Work task: Can you copy out, word for word, the stretch of the article about the bear eating a doorbell camera from "Bears in northern" through "in the state."?

*** Opening Reading passage ***

This huge bear had an unbearable appetite, causing it to eat an entire doorbell camera in this wild video posted to Instagram.
The video begins with a bunch of rustling on the camera as we see some object start messing with the lens. This is the bear, who seems to be pawing at the camera at first, testing out the waters. At one point, we get a clear shot of the huge beast’s face.
Then, after sniffing and pawing at the camera, the Ring doorbell makes its classic jingle noise, and the bear backs up afraid. Then, we switch to an overhead trail camera angle to get a better shot of the huge bear.
It starts to eat the camera again and then is startled by the doorbell’s electronic ring again. However. after scoping out the scene once more, it resumes to eating the camera. Eventually, the big bear walks off down the trail. You can watch the viral video below,
Plenty of commenters wondered about the bear in the comment section. They wondered if it walked through the woods that night with the camera going off in his belly.
“So he ate it, is in his stomach now, and the doorbell is going off?” one concerned user seemed to ask.
Another thought it was funny, writing: “He was ringing all the way home,” and adding a laughing emoji to that.
“They eat different things for Thanksgiving,” a final user joked.
People React to Crazy Video of Bear Eating Doorbell Camera
Bears are currently feasting before their time of hibernation, and this one thought the Ring camera could make for a filling meal.
Bears in northern regions, including the American black bear and the grizzly bear, hibernate in the winter. During hibernation, the animal’s metabolism begins to slow down and its body temperature decreases slightly. Its heart rate also slows from a normal value of 55 to just 9 beats per minute.
Bears normally do not wake up during their hibernation. They can also go the entire period without eating, drinking, urinating, or defecating.
The hunting of bears remains a controversial topic throughout different states. The state of Washington just issued a springtime ban on bear hunting, which angered many of avid hunters in the state.
The recent decision split many people in the state along political and ideological lines.
Marie Nuemiller, Executive Director of the Inland Northwest Wildlife Council, spoke about the decision.
“It feels like [the commission] skirted the rules in order to push forward their emotion-based opinions instead of listening to their own department scientists,” Neumiller said. “Whether you’re for spring bear hunting or not, I think the way that they went about closing this season is concerning because that could very easily happen for any other hunting activity.”

*** Closing Reading passage ***
*** Opening Raw data ***

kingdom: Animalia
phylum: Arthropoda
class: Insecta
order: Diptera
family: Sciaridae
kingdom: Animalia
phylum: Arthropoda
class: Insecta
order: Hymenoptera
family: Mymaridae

*** Closing Raw data ***
*** Opening Raw data ***

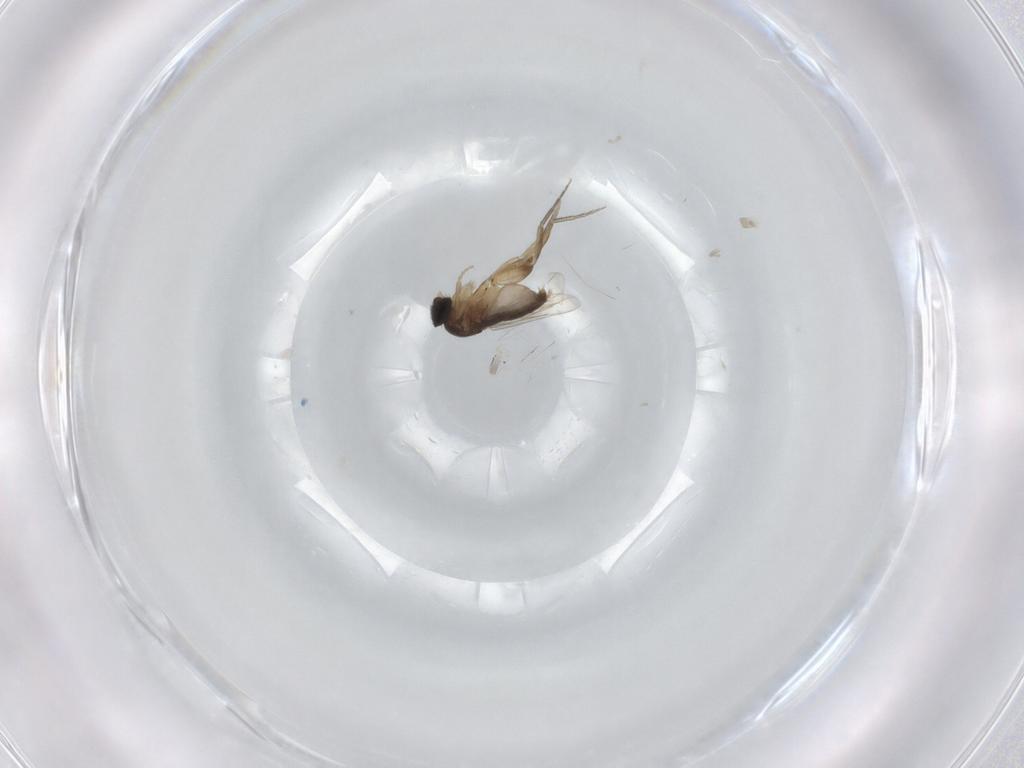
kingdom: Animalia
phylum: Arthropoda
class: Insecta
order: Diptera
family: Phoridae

*** Closing Raw data ***
*** Opening Raw data ***

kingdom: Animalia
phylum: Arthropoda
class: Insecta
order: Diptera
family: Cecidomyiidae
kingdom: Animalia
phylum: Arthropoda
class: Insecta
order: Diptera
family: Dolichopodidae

*** Closing Raw data ***

Expected answer:
Bears in northern regions, including the American black bear and the grizzly bear, hibernate in the winter. During hibernation, the animal’s metabolism begins to slow down and its body temperature decreases slightly. Its heart rate also slows from a normal value of 55 to just 9 beats per minute.
Bears normally do not wake up during their hibernation. They can also go the entire period without eating, drinking, urinating, or defecating.
The hunting of bears remains a controversial topic throughout different states. The state of Washington just issued a springtime ban on bear hunting, which angered many of avid hunters in the state.